Find the line containing "Assuming you want" in the entries below. Restate it and each line after it, word for word, up to and including the line containing "To decide which".

————————

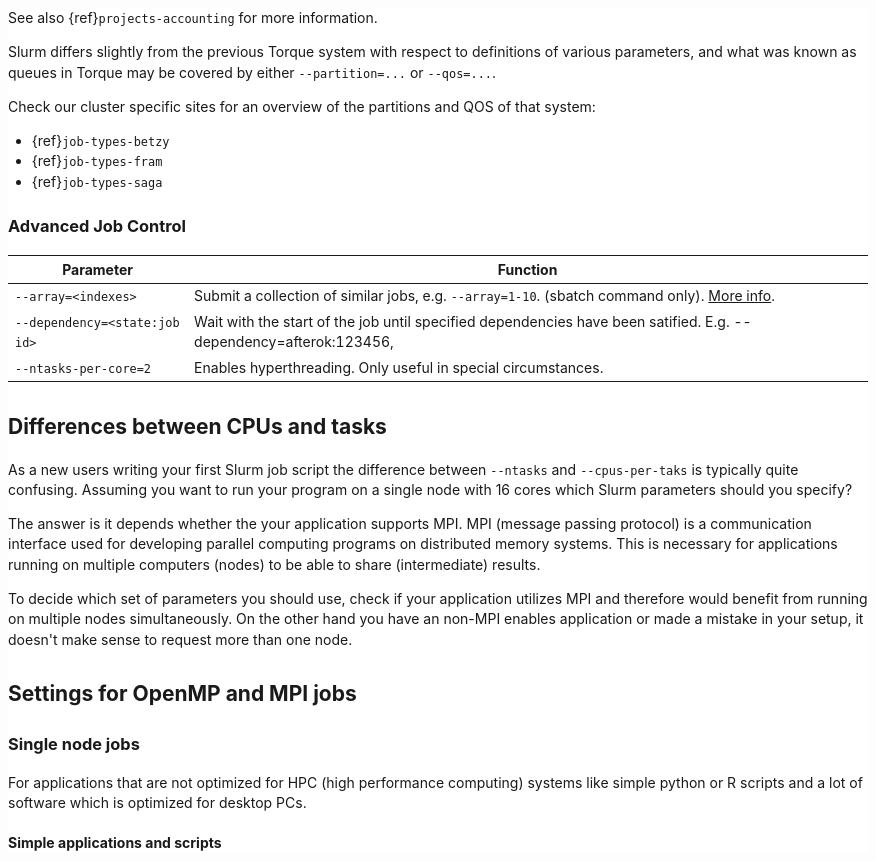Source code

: See also {ref}`projects-accounting` for more information.

Slurm differs slightly from the previous Torque system with respect to
definitions of various parameters, and what was known as queues in
Torque may be covered by either `--partition=...` or `--qos=...`.

Check our cluster specific sites for an overview of the partitions and
QOS of that system:

- {ref}`job-types-betzy`
- {ref}`job-types-fram`
- {ref}`job-types-saga`


### Advanced Job Control

| Parameter                          | Function                                                                                                          |
| ---------------------------------- | ---------------------------                                                                                       |
| `--array=<indexes>`                | Submit a collection of similar jobs, e.g. `--array=1-10`. (sbatch command only). [More info](array_jobs.md).      |
| `--dependency=<state:jobid>`       | Wait with the start of the job until specified dependencies have been satified. E.g. --dependency=afterok:123456, |
| `--ntasks-per-core=2`              | Enables hyperthreading. Only useful in special circumstances.                                                     |


## Differences between CPUs and tasks

As a new users writing your first Slurm job script the difference
between `--ntasks` and `--cpus-per-taks` is typically quite confusing.
Assuming you want to run your program on a single node with 16 cores
which Slurm parameters should you specify?

The answer is it depends whether the your application supports MPI. MPI
(message passing protocol) is a communication interface used for
developing parallel computing programs on distributed memory systems.
This is necessary for applications running on multiple computers (nodes)
to be able to share (intermediate) results.

To decide which set of parameters you should use, check if your
application utilizes MPI and therefore would benefit from running on
multiple nodes simultaneously. On the other hand you have an non-MPI
enables application or made a mistake in your setup, it doesn't make
sense to request more than one node.

## Settings for OpenMP and MPI jobs

### Single node jobs

For applications that are not optimized for HPC (high performance
computing) systems like simple python or R scripts and a lot of software
which is optimized for desktop PCs.

#### Simple applications and scripts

————————

= Solution =
Assuming you want to run your program on a single node with 16 cores
which Slurm parameters should you specify?

The answer is it depends whether the your application supports MPI. MPI
(message passing protocol) is a communication interface used for
developing parallel computing programs on distributed memory systems.
This is necessary for applications running on multiple computers (nodes)
to be able to share (intermediate) results.

To decide which set of parameters you should use, check if your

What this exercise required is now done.